§ DATA SUPPLIED

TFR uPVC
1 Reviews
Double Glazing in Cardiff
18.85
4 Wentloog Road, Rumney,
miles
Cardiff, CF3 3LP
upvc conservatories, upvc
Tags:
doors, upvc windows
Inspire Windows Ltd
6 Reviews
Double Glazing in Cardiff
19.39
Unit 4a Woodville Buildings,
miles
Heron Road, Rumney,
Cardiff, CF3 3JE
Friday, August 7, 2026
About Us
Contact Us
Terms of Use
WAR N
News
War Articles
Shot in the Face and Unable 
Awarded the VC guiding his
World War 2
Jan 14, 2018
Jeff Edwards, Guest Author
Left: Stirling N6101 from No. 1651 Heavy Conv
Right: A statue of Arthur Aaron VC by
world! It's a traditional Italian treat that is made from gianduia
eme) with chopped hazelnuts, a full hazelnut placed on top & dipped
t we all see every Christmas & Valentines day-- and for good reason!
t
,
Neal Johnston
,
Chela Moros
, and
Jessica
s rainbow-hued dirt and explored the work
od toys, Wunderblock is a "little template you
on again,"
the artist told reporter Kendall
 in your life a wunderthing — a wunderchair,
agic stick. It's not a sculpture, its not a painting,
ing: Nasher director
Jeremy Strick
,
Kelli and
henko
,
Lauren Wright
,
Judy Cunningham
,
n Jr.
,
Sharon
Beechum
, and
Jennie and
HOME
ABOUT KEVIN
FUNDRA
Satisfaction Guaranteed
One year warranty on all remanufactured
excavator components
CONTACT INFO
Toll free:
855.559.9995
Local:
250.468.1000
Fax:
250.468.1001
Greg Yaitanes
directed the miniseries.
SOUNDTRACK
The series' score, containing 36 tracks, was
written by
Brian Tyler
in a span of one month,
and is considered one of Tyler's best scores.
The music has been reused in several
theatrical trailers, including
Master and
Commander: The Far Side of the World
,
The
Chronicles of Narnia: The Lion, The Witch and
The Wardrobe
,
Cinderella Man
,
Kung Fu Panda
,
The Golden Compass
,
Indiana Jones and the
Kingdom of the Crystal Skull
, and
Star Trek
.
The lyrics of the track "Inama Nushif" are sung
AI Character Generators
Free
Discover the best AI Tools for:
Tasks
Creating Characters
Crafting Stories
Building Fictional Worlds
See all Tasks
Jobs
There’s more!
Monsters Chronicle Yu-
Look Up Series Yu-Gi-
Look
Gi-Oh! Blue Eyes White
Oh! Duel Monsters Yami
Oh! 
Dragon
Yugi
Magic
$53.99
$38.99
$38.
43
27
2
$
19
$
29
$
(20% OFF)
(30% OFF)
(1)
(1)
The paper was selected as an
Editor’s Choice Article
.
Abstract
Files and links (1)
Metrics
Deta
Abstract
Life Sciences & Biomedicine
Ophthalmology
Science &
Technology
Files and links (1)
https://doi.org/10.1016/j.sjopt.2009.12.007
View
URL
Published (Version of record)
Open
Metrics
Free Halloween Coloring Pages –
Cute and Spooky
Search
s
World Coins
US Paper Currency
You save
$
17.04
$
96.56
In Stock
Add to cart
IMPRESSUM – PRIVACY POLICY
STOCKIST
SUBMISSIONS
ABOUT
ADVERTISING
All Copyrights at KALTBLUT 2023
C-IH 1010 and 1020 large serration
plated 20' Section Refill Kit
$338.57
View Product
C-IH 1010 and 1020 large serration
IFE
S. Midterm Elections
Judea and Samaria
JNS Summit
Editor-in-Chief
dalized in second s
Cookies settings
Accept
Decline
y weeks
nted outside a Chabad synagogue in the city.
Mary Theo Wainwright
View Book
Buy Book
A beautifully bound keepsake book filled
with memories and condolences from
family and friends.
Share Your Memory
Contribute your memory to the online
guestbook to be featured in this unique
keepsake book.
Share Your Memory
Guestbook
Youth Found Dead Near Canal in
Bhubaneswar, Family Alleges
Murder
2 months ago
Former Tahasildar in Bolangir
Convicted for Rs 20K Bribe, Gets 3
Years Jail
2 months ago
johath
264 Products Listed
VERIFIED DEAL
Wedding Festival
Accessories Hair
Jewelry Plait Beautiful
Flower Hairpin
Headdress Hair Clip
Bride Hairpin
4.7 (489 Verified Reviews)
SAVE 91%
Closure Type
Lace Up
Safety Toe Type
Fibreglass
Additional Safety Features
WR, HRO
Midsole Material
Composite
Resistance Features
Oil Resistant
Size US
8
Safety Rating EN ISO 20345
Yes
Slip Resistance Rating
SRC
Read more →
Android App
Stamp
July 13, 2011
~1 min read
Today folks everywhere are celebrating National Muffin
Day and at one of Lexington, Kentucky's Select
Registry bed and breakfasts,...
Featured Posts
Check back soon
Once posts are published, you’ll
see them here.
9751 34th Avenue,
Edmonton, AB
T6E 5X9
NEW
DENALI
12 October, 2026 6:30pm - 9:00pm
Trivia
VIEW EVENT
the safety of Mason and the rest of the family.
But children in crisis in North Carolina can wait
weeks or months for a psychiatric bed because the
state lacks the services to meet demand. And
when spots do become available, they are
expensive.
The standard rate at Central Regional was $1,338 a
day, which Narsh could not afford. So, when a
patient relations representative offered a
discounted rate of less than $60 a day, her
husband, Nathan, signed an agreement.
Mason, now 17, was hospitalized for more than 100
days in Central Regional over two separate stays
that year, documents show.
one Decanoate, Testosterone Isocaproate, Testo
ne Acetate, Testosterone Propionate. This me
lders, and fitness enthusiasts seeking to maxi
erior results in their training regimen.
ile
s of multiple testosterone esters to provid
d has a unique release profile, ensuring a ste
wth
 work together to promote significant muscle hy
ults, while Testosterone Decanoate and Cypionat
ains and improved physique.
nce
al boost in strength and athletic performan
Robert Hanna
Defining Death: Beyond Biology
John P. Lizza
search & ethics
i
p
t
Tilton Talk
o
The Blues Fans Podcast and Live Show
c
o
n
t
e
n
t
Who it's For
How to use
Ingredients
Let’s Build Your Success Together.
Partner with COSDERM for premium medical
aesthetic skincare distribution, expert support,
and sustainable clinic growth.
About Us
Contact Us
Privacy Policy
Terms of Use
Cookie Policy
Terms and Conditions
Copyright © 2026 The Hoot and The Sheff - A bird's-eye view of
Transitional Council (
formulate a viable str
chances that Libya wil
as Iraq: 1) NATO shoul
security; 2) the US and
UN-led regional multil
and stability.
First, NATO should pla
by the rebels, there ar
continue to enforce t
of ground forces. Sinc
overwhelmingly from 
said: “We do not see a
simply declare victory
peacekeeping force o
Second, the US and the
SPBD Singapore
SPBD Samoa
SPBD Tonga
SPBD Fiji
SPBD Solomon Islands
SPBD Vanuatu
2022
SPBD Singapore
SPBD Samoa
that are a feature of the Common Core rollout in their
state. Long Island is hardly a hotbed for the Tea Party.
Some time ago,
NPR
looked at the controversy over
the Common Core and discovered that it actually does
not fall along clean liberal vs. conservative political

§ TASK ITEM
Copy out the text of every record above line for line, keeping each line unchanged and in its original order.

§ TASK ANSWER
TFR uPVC
1 Reviews
Double Glazing in Cardiff
18.85
4 Wentloog Road, Rumney,
miles
Cardiff, CF3 3LP
upvc conservatories, upvc
Tags:
doors, upvc windows
Inspire Windows Ltd
6 Reviews
Double Glazing in Cardiff
19.39
Unit 4a Woodville Buildings,
miles
Heron Road, Rumney,
Cardiff, CF3 3JE
Friday, August 7, 2026
About Us
Contact Us
Terms of Use
WAR N
News
War Articles
Shot in the Face and Unable 
Awarded the VC guiding his
World War 2
Jan 14, 2018
Jeff Edwards, Guest Author
Left: Stirling N6101 from No. 1651 Heavy Conv
Right: A statue of Arthur Aaron VC by
world! It's a traditional Italian treat that is made from gianduia
eme) with chopped hazelnuts, a full hazelnut placed on top & dipped
t we all see every Christmas & Valentines day-- and for good reason!
t
,
Neal Johnston
,
Chela Moros
, and
Jessica
s rainbow-hued dirt and explored the work
od toys, Wunderblock is a "little template you
on again,"
the artist told reporter Kendall
 in your life a wunderthing — a wunderchair,
agic stick. It's not a sculpture, its not a painting,
ing: Nasher director
Jeremy Strick
,
Kelli and
henko
,
Lauren Wright
,
Judy Cunningham
,
n Jr.
,
Sharon
Beechum
, and
Jennie and
HOME
ABOUT KEVIN
FUNDRA
Satisfaction Guaranteed
One year warranty on all remanufactured
excavator components
CONTACT INFO
Toll free:
855.559.9995
Local:
250.468.1000
Fax:
250.468.1001
Greg Yaitanes
directed the miniseries.
SOUNDTRACK
The series' score, containing 36 tracks, was
written by
Brian Tyler
in a span of one month,
and is considered one of Tyler's best scores.
The music has been reused in several
theatrical trailers, including
Master and
Commander: The Far Side of the World
,
The
Chronicles of Narnia: The Lion, The Witch and
The Wardrobe
,
Cinderella Man
,
Kung Fu Panda
,
The Golden Compass
,
Indiana Jones and the
Kingdom of the Crystal Skull
, and
Star Trek
.
The lyrics of the track "Inama Nushif" are sung
AI Character Generators
Free
Discover the best AI Tools for:
Tasks
Creating Characters
Crafting Stories
Building Fictional Worlds
See all Tasks
Jobs
There’s more!
Monsters Chronicle Yu-
Look Up Series Yu-Gi-
Look
Gi-Oh! Blue Eyes White
Oh! Duel Monsters Yami
Oh! 
Dragon
Yugi
Magic
$53.99
$38.99
$38.
43
27
2
$
19
$
29
$
(20% OFF)
(30% OFF)
(1)
(1)
The paper was selected as an
Editor’s Choice Article
.
Abstract
Files and links (1)
Metrics
Deta
Abstract
Life Sciences & Biomedicine
Ophthalmology
Science &
Technology
Files and links (1)
https://doi.org/10.1016/j.sjopt.2009.12.007
View
URL
Published (Version of record)
Open
Metrics
Free Halloween Coloring Pages –
Cute and Spooky
Search
s
World Coins
US Paper Currency
You save
$
17.04
$
96.56
In Stock
Add to cart
IMPRESSUM – PRIVACY POLICY
STOCKIST
SUBMISSIONS
ABOUT
ADVERTISING
All Copyrights at KALTBLUT 2023
C-IH 1010 and 1020 large serration
plated 20' Section Refill Kit
$338.57
View Product
C-IH 1010 and 1020 large serration
IFE
S. Midterm Elections
Judea and Samaria
JNS Summit
Editor-in-Chief
dalized in second s
Cookies settings
Accept
Decline
y weeks
nted outside a Chabad synagogue in the city.
Mary Theo Wainwright
View Book
Buy Book
A beautifully bound keepsake book filled
with memories and condolences from
family and friends.
Share Your Memory
Contribute your memory to the online
guestbook to be featured in this unique
keepsake book.
Share Your Memory
Guestbook
Youth Found Dead Near Canal in
Bhubaneswar, Family Alleges
Murder
2 months ago
Former Tahasildar in Bolangir
Convicted for Rs 20K Bribe, Gets 3
Years Jail
2 months ago
johath
264 Products Listed
VERIFIED DEAL
Wedding Festival
Accessories Hair
Jewelry Plait Beautiful
Flower Hairpin
Headdress Hair Clip
Bride Hairpin
4.7 (489 Verified Reviews)
SAVE 91%
Closure Type
Lace Up
Safety Toe Type
Fibreglass
Additional Safety Features
WR, HRO
Midsole Material
Composite
Resistance Features
Oil Resistant
Size US
8
Safety Rating EN ISO 20345
Yes
Slip Resistance Rating
SRC
Read more →
Android App
Stamp
July 13, 2011
~1 min read
Today folks everywhere are celebrating National Muffin
Day and at one of Lexington, Kentucky's Select
Registry bed and breakfasts,...
Featured Posts
Check back soon
Once posts are published, you’ll
see them here.
9751 34th Avenue,
Edmonton, AB
T6E 5X9
NEW
DENALI
12 October, 2026 6:30pm - 9:00pm
Trivia
VIEW EVENT
the safety of Mason and the rest of the family.
But children in crisis in North Carolina can wait
weeks or months for a psychiatric bed because the
state lacks the services to meet demand. And
when spots do become available, they are
expensive.
The standard rate at Central Regional was $1,338 a
day, which Narsh could not afford. So, when a
patient relations representative offered a
discounted rate of less than $60 a day, her
husband, Nathan, signed an agreement.
Mason, now 17, was hospitalized for more than 100
days in Central Regional over two separate stays
that year, documents show.
one Decanoate, Testosterone Isocaproate, Testo
ne Acetate, Testosterone Propionate. This me
lders, and fitness enthusiasts seeking to maxi
erior results in their training regimen.
ile
s of multiple testosterone esters to provid
d has a unique release profile, ensuring a ste
wth
 work together to promote significant muscle hy
ults, while Testosterone Decanoate and Cypionat
ains and improved physique.
nce
al boost in strength and athletic performan
Robert Hanna
Defining Death: Beyond Biology
John P. Lizza
search & ethics
i
p
t
Tilton Talk
o
The Blues Fans Podcast and Live Show
c
o
n
t
e
n
t
Who it's For
How to use
Ingredients
Let’s Build Your Success Together.
Partner with COSDERM for premium medical
aesthetic skincare distribution, expert support,
and sustainable clinic growth.
About Us
Contact Us
Privacy Policy
Terms of Use
Cookie Policy
Terms and Conditions
Copyright © 2026 The Hoot and The Sheff - A bird's-eye view of
Transitional Council (
formulate a viable str
chances that Libya wil
as Iraq: 1) NATO shoul
security; 2) the US and
UN-led regional multil
and stability.
First, NATO should pla
by the rebels, there ar
continue to enforce t
of ground forces. Sinc
overwhelmingly from 
said: “We do not see a
simply declare victory
peacekeeping force o
Second, the US and the
SPBD Singapore
SPBD Samoa
SPBD Tonga
SPBD Fiji
SPBD Solomon Islands
SPBD Vanuatu
2022
SPBD Singapore
SPBD Samoa
that are a feature of the Common Core rollout in their
state. Long Island is hardly a hotbed for the Tea Party.
Some time ago,
NPR
looked at the controversy over
the Common Core and discovered that it actually does
not fall along clean liberal vs. conservative political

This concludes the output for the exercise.